How sick is too sick for transplantation? While specific criteria vary between institutions, transplantation should not be offered unless the 1-year survival can be reasonably predicted to exceed 85%.1 In the current era, effective therapies exist for patients who are failing despite maximal support. The current investigation spans 20 years –a lifetime in the arena of advanced heart failure therapeutics. Immunosuppression, surgical techniques, donor preservation, and LVAD devices have evolved dramatically in this time period. Despite these changes and differences, we believe that even if the authors had stratified their patients in varying eras, the results would likely have changed only minimally.
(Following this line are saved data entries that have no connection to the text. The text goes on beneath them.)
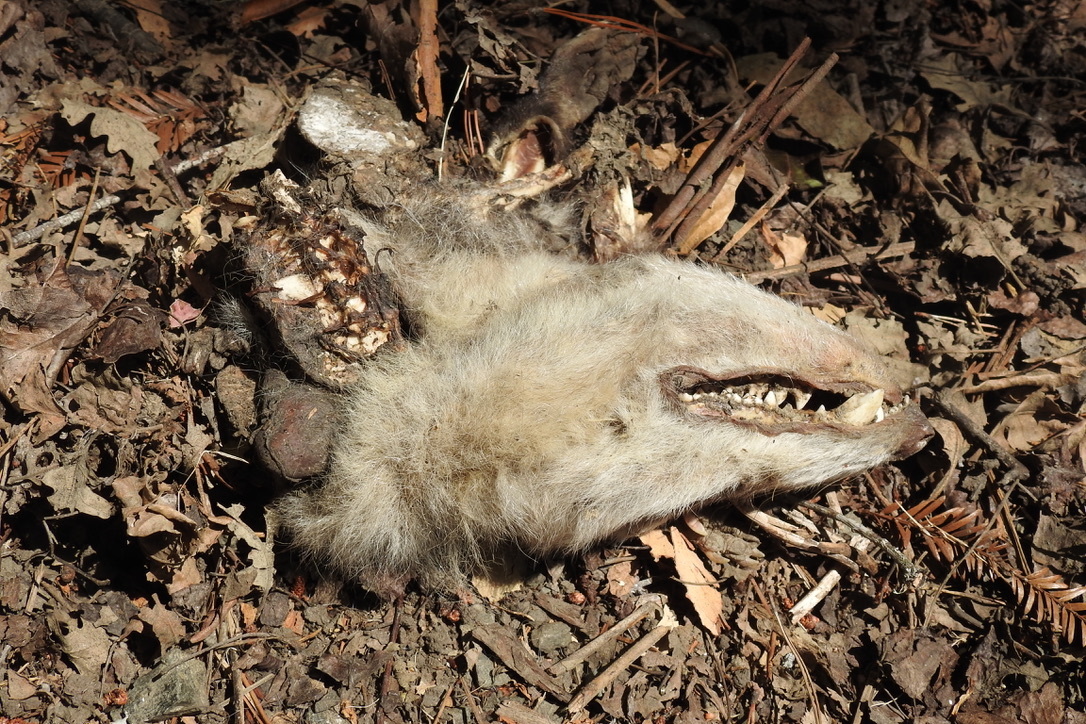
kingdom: Animalia
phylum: Chordata
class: Mammalia
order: Didelphimorphia
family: Didelphidae
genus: Didelphis
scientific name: Didelphis virginiana
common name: Virginia opossum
It would appear that one of the potential perils of the wildly successful availability of donors in the “Spanish model” is the comfort that regulators and clinicians may have had with the rapid availability of a biological replacement, seemingly rendering the mechanical assistance option somewhat redundant. However, this important analysis by Barge-Caballero et al.7 should provide pause and inculcate a shift in thinking and practice within the region. It is time for adoption of selected but greater mechanical supportive care by the use of pre-emptive LVAD therapy to enhance overall post-transplant outcomes.

Conflicts of interest

Dr. Mehra reports a conflict as Editor in Chief of the Journal of Heart and Lung Transplantation; He receives research funding from the National Institutes of Health and consulting fees from Geron, Medtronic and St. Jude Medical.